To do: Some lines below hold "dont". Pick them out and copy them.

Dataset content:
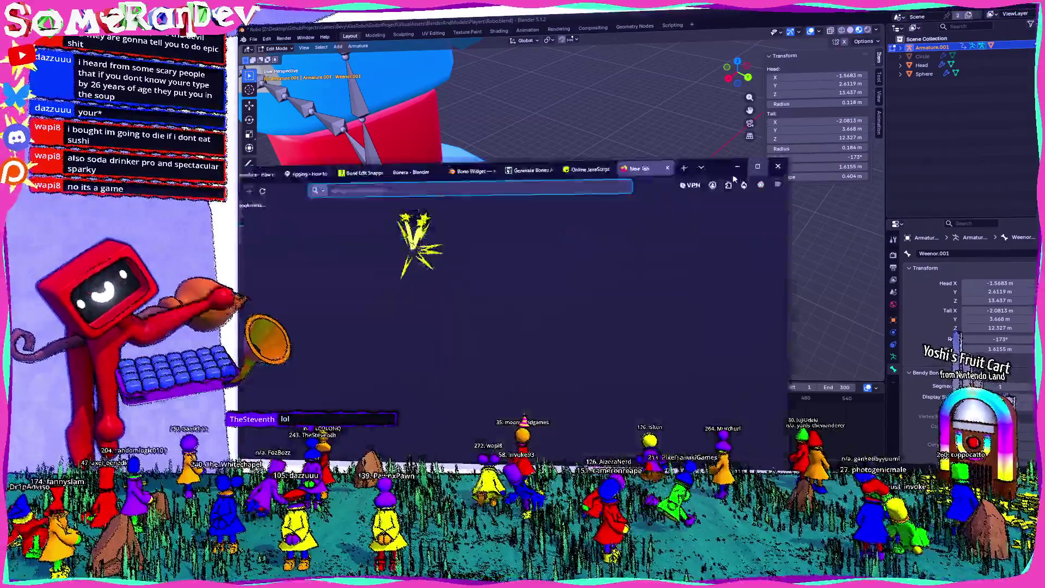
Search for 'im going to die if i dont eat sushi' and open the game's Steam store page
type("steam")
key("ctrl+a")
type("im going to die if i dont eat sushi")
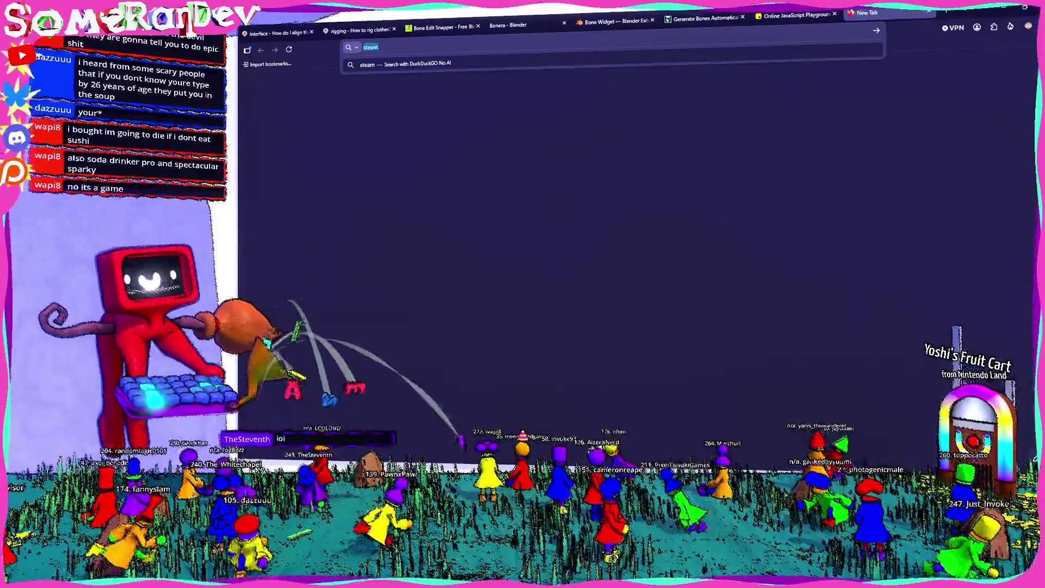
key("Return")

Response for this exercise:
Search for 'im going to die if i dont eat sushi' and open the game's Steam store page
type("im going to die if i dont eat sushi")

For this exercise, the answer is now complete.